Some  More  on  Prayers  of  the  Faithful

 

In an article in the Brisbane Catholic paper, The Catholic Leader, the columnist who writes each week on Liturgy, Elizabeth Harrington, offered some comments on The Prayers of the Faithful or General Intercessions.  (The Catholic Leader, 25 February 2001)

 

Elizabeth Harrington is the education officer with the Brisbane archdiocesan Liturgical Commission.

 

She offers her observation that the Prayer of the Faithful is one of the most misunderstood and poorly celebrated elements of the Mass.

 

The point is made that the reader is not offering the prayer: the reader is merely announcing the intention. The whole congregation prays, in silence.

 

What should happen is this: the reader announces a topic or focal point about which the faithful pray in the silence that follows. Only then comes the cue (eg.
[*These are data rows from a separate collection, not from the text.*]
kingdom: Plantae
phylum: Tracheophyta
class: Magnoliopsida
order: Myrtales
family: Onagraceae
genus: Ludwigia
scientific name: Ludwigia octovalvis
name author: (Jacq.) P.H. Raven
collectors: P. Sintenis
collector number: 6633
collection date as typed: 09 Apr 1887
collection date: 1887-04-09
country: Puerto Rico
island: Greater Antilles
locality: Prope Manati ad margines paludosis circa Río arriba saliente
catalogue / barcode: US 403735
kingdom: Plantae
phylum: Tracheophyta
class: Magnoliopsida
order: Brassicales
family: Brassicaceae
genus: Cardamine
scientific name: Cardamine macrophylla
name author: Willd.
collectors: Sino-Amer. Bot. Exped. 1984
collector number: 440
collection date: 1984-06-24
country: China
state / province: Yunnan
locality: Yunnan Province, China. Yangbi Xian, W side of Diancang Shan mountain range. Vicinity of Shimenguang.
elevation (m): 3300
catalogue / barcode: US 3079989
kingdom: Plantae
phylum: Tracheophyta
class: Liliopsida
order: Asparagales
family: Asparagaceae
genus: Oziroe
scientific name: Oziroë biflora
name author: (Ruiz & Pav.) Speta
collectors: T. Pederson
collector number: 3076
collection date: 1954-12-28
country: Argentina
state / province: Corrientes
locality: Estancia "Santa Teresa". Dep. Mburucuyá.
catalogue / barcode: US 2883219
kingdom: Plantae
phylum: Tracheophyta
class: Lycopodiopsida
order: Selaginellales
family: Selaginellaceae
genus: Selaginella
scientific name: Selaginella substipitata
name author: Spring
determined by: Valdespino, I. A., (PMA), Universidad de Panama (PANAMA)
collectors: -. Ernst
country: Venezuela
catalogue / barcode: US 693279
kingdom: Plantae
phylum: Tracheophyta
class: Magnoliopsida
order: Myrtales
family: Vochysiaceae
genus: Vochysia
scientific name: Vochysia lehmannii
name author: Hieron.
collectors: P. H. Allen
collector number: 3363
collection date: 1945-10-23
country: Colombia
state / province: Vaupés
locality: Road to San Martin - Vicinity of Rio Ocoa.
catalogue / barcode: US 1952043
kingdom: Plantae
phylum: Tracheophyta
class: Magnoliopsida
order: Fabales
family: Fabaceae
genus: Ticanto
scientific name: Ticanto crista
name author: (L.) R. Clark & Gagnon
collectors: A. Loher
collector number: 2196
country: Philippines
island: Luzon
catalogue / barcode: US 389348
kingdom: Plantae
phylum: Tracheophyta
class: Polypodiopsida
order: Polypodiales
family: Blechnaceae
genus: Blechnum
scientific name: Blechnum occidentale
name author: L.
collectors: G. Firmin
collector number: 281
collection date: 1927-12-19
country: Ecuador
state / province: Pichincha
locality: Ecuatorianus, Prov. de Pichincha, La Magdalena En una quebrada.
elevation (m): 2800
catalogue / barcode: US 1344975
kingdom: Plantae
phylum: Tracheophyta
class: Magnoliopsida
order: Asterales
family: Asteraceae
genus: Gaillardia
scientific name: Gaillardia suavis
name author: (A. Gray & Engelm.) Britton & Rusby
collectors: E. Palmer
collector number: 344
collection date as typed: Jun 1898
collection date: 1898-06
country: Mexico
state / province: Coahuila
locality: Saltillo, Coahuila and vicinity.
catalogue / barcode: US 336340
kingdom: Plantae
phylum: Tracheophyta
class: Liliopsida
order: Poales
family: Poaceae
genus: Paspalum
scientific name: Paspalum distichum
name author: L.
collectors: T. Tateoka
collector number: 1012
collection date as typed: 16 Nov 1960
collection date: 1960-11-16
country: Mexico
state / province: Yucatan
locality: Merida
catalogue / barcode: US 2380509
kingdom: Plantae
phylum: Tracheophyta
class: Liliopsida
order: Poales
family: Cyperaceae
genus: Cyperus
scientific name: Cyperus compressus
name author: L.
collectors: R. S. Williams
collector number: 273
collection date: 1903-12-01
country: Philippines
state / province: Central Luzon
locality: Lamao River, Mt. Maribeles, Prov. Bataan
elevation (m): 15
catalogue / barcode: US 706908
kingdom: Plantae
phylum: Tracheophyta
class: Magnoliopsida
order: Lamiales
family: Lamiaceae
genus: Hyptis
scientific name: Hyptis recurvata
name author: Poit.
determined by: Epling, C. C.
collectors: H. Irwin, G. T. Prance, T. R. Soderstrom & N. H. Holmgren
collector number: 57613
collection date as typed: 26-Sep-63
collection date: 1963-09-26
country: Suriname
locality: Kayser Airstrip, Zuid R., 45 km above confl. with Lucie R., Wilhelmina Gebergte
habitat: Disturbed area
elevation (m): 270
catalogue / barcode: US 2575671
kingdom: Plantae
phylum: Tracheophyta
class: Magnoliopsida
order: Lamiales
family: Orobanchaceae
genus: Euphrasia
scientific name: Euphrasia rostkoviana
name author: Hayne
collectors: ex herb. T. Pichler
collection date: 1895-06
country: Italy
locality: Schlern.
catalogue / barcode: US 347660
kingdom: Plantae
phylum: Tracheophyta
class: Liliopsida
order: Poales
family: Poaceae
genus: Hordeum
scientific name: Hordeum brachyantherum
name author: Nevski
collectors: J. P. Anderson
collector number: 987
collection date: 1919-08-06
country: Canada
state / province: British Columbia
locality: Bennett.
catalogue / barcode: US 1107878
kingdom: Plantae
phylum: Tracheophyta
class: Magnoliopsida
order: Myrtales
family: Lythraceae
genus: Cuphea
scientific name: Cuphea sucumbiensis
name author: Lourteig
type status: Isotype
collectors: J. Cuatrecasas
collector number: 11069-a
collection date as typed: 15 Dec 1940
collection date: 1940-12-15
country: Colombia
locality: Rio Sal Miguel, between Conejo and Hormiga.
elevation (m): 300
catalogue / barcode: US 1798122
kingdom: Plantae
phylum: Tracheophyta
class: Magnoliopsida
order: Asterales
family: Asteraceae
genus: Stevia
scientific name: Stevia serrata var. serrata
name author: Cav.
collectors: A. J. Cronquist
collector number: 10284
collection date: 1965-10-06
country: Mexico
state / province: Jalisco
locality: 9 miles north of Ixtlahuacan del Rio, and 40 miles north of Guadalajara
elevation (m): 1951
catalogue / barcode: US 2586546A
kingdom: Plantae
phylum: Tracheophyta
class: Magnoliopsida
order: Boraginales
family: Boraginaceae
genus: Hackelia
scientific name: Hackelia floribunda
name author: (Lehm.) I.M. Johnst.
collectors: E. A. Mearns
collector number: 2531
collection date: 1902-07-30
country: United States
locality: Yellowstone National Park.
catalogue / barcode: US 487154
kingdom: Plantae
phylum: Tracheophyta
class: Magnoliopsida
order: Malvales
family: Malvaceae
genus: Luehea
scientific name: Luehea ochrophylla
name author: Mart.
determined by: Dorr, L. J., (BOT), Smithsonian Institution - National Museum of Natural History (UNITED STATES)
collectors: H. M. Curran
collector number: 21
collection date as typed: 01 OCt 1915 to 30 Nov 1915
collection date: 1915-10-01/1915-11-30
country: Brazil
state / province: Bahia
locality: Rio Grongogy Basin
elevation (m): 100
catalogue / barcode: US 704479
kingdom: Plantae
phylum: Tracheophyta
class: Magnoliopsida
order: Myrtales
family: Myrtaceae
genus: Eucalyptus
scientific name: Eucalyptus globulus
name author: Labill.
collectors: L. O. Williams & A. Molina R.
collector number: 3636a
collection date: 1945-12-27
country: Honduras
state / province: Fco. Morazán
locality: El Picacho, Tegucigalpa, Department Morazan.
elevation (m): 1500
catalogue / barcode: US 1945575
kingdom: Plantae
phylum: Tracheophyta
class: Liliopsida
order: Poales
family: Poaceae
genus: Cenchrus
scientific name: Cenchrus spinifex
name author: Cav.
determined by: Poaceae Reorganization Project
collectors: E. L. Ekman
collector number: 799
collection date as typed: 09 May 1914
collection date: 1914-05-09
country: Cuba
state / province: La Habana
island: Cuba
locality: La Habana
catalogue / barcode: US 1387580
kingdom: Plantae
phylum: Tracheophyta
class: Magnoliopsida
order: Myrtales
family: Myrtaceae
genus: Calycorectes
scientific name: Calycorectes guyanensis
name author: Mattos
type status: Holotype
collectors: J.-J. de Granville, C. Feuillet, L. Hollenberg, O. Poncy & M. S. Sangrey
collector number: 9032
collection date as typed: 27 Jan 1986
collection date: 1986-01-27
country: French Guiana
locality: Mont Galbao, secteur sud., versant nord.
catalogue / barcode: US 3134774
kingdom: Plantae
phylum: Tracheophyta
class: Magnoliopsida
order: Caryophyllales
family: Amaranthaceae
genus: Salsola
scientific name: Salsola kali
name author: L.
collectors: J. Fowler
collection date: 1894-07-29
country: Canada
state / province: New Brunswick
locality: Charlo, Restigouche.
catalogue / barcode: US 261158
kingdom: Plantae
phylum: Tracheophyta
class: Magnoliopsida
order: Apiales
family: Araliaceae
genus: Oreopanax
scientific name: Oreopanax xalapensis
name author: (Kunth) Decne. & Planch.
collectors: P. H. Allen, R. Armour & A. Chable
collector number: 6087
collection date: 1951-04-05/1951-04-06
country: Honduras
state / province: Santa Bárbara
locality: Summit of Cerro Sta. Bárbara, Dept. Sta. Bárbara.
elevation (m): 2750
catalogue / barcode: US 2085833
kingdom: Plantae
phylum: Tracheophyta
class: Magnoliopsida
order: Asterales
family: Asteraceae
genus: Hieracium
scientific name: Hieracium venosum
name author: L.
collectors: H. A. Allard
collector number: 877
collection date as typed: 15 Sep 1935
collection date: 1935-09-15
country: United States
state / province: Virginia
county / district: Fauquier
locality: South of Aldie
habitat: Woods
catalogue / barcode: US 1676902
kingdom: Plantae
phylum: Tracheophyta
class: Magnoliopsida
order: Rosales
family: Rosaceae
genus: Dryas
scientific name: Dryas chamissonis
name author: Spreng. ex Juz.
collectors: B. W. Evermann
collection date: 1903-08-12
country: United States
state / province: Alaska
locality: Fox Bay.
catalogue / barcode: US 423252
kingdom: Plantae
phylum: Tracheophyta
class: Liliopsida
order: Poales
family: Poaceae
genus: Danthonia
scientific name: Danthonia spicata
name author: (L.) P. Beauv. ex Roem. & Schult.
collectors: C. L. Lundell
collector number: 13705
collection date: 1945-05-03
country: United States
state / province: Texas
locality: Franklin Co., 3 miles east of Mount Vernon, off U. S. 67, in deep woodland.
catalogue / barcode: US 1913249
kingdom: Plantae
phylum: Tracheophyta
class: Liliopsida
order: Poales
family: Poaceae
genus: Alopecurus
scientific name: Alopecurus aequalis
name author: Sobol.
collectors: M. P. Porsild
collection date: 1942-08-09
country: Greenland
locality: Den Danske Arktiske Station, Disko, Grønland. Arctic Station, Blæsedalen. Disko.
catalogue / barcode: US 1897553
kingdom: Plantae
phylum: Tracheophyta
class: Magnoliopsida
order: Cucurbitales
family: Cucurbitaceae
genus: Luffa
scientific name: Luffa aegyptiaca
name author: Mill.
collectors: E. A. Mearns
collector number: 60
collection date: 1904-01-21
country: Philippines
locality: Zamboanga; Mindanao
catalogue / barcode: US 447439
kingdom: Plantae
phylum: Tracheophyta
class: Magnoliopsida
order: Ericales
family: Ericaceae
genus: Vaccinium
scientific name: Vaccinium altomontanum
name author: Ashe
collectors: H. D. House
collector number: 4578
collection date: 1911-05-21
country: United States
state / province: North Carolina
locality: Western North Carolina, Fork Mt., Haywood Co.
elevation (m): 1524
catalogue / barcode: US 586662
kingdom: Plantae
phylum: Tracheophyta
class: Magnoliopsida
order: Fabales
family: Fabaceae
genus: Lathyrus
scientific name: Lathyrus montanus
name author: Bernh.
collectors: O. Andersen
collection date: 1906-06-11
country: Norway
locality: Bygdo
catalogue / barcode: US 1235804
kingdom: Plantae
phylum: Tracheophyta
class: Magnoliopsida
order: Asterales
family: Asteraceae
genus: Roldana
Lord, hear us) and the community’s common response (eg Lord, hear our prayer).

 

“If there is no silence, then there is no prayer – just a list of statements,” Elizabeth says. This statement makes a good point, but it is stronger than the General Instruction of the Roman Missal in No. 47 which mentions the congregation making its petition “either by a common response after each petition or by silent prayer”. The simple method of framing petitions, as described in issues of NACP, combines an emphasis on silent prayer with the addition of a common, summary response.

 

At the end of the brief (but not too brief) period of silence after the announcement of the intention the reader gives the cue for the summary, united, prayerful declaration from the congregation. In liturgically well-developed congregations a cantor could sing the cue and the congregation would sing the prayerful, all-embracing invocation.

 

Please God, there will never be a political petition along the lines of “May Joe Blogs have an outright victory in next Saturday’s election.”   A legitimate intention could be: “Next Saturday we go to the polls for the State election.”    silence      Lord, hear us.    Lord, hear our prayer.

 

 

The petitions in the Prayer of the Faithful bring the concerns of daily life into the official prayer of the Sunday Liturgy. These concerns relate to what is happening in the universal Church and in the world at this time. Obviously the concerns of the local community about local community matters can also be voiced, as well as intentions for those oppressed by any need. (See General Instruction Nos. 45 & 46) Such petitions cannot be found in a book written years previously in another country. At best, when properly constructed, such texts sometimes offer useful models to imitate.